A forgivable offense, considering the man was mighty distracted: he’d arrived on the field to find that among the casualties to report was his eldest child.
Bayard Wilkeson, a Union lieutenant all of 19, had been commanding a battery of the 4th U.S. Artillery during fierce action north of town on the first day of battle, when an enemy shell left his right leg dangling by a tendon at the knee.
Wilkeson calmly finished the crude surgery by cutting the tendon with a penknife and applying a tourniquet. Taken to a nearby almshouse, he is said to have refused water so that another wounded man could have it. He died behind enemy lines.
Samuel Wilkeson got to the battlefield on the second day, July 2, and learned his son’s fate. He wasn’t able to retrieve Bayard’s body until the Army of Northern Virginia retreated on July 4.
Meanwhile, his broken heart hanging by a tendon, Samuel continued his job of reporting the battle.
“My pen is heavy,” he wrote.
“Oh, you dead, who at Gettysburgh (sic) have baptized with your blood the second birth of Freedom in America, how you are to be envied! I rise from a grave whose wet clay I have passionately kissed, and I look up and see Christ spanning this battlefield with his feet and reaching fraternally and lovingly up to heaven.
“His right hand opens the gates of Paradise – with his left he beckons to these mutilated, bloody, swollen forms to ascend.”
It wouldn’t the first or last time that members of the Wilkeson family were tendons of history.
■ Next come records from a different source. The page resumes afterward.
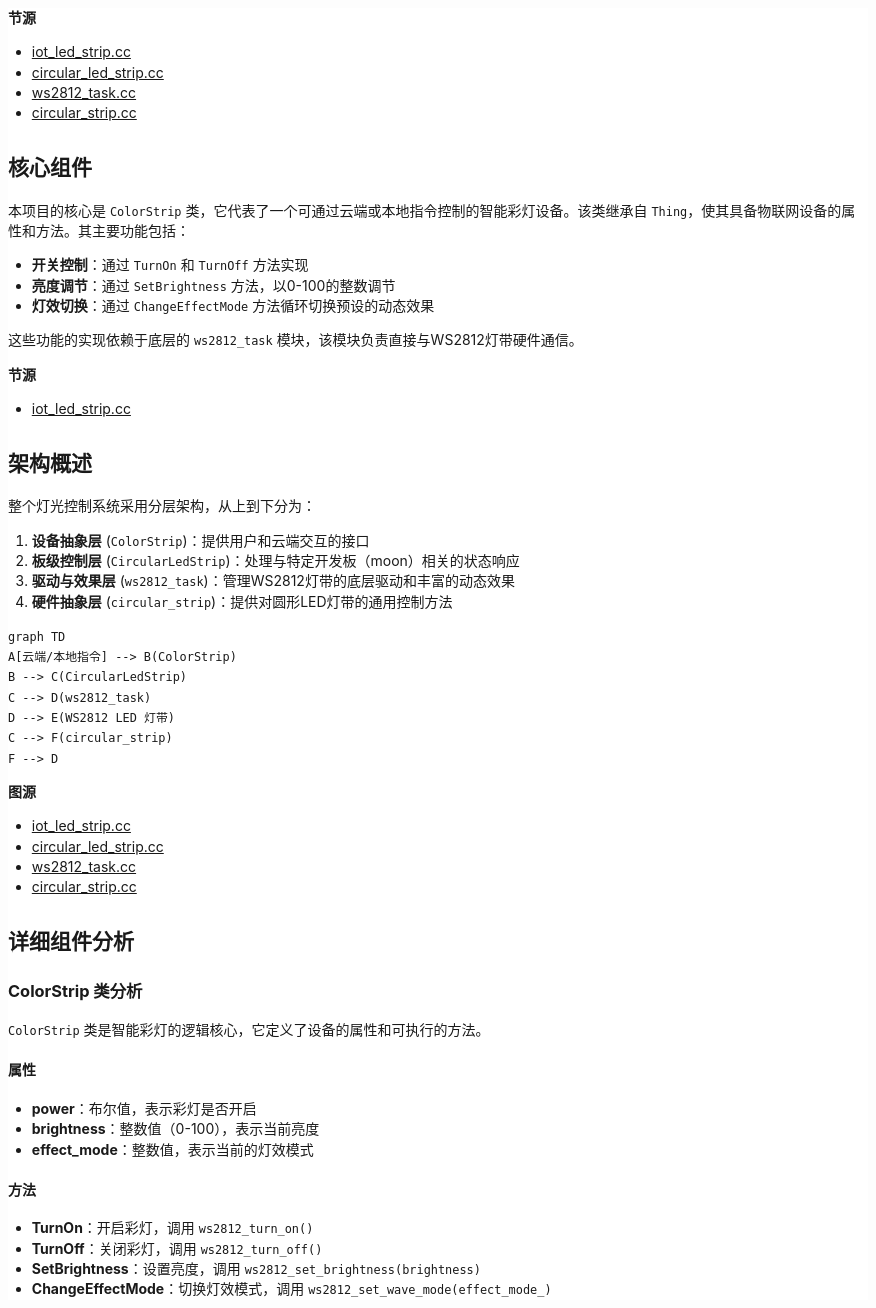 **节源**
- [iot_led_strip.cc](file://main/boards/moon/iot_led_strip.cc)
- [circular_led_strip.cc](file://main/boards/moon/circular_led_strip.cc)
- [ws2812_task.cc](file://main/boards/moon/ws2812_task.cc)
- [circular_strip.cc](file://main/led/circular_strip.cc)

## 核心组件
本项目的核心是 `ColorStrip` 类，它代表了一个可通过云端或本地指令控制的智能彩灯设备。该类继承自 `Thing`，使其具备物联网设备的属性和方法。其主要功能包括：
- **开关控制**：通过 `TurnOn` 和 `TurnOff` 方法实现
- **亮度调节**：通过 `SetBrightness` 方法，以0-100的整数调节
- **灯效切换**：通过 `ChangeEffectMode` 方法循环切换预设的动态效果

这些功能的实现依赖于底层的 `ws2812_task` 模块，该模块负责直接与WS2812灯带硬件通信。

**节源**
- [iot_led_strip.cc](file://main/boards/moon/iot_led_strip.cc#L20-L80)

## 架构概述
整个灯光控制系统采用分层架构，从上到下分为：
1. **设备抽象层** (`ColorStrip`)：提供用户和云端交互的接口
2. **板级控制层** (`CircularLedStrip`)：处理与特定开发板（moon）相关的状态响应
3. **驱动与效果层** (`ws2812_task`)：管理WS2812灯带的底层驱动和丰富的动态效果
4. **硬件抽象层** (`circular_strip`)：提供对圆形LED灯带的通用控制方法

```mermaid
graph TD
A[云端/本地指令] --> B(ColorStrip)
B --> C(CircularLedStrip)
C --> D(ws2812_task)
D --> E(WS2812 LED 灯带)
C --> F(circular_strip)
F --> D
```

**图源**
- [iot_led_strip.cc](file://main/boards/moon/iot_led_strip.cc)
- [circular_led_strip.cc](file://main/boards/moon/circular_led_strip.cc)
- [ws2812_task.cc](file://main/boards/moon/ws2812_task.cc)
- [circular_strip.cc](file://main/led/circular_strip.cc)

## 详细组件分析
### ColorStrip 类分析
`ColorStrip` 类是智能彩灯的逻辑核心，它定义了设备的属性和可执行的方法。

#### 属性
- **power**：布尔值，表示彩灯是否开启
- **brightness**：整数值（0-100），表示当前亮度
- **effect_mode**：整数值，表示当前的灯效模式

#### 方法
- **TurnOn**：开启彩灯，调用 `ws2812_turn_on()` 
- **TurnOff**：关闭彩灯，调用 `ws2812_turn_off()` 
- **SetBrightness**：设置亮度，调用 `ws2812_set_brightness(brightness)` 
- **ChangeEffectMode**：切换灯效模式，调用 `ws2812_set_wave_mode(effect_mode_)`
Samuel’s father, Samuel Sr., had served as a judge and then as mayor of Buffalo, N.Y., during the time when the Erie Canal was being planned. He had convinced the powers-that-be to make Buffalo the canal’s western terminus, thus bringing much recognition and prosperity to the city.
Samuel the reporter was born in Buffalo in 1817. He would marry Catherine Cady, the sister of feminist pioneer Elizabeth Cady Stanton. Among the couple’s neighbors was former president Milliard Fillmore.
Samuel and Catherine had four children. A year after the death of Bayard, Frank, the youngest child, then 14, ran away to join the Union Army, lying about his age and causing his parents no end of worry.
Like his late brother, he became a lieutenant of artillery with the 4th U.S. Unlike Bayard, Frank survived the war.
Post-bellum, Samuel and Frank traveled to the Great Northwest to explore and write about some of more uncharted regions of Washington State. Samuel would publish “Wilkeson’s Notes on Puget Sound: Excerpts from Notes of Samuel Wilkeson of a Reconnaissance of the Proposed Route of the Northern Pacific Railroad.”
Wilkeson, Wa., a town founded on the railroad route, is named for him.
Samuel died in 1889, two years after Frank published “Turned Inside Out: Recollections of a Private Soldier.”
Frank lived until 1913.
Bayard Wilkeson has been immortalized in a sketch done by famed Civil War-era magazine artist and illustrator Alfred Waud. The work depicts the young lieutenant on horseback commanding his artillery unit in the midst of battle at Gettysburg.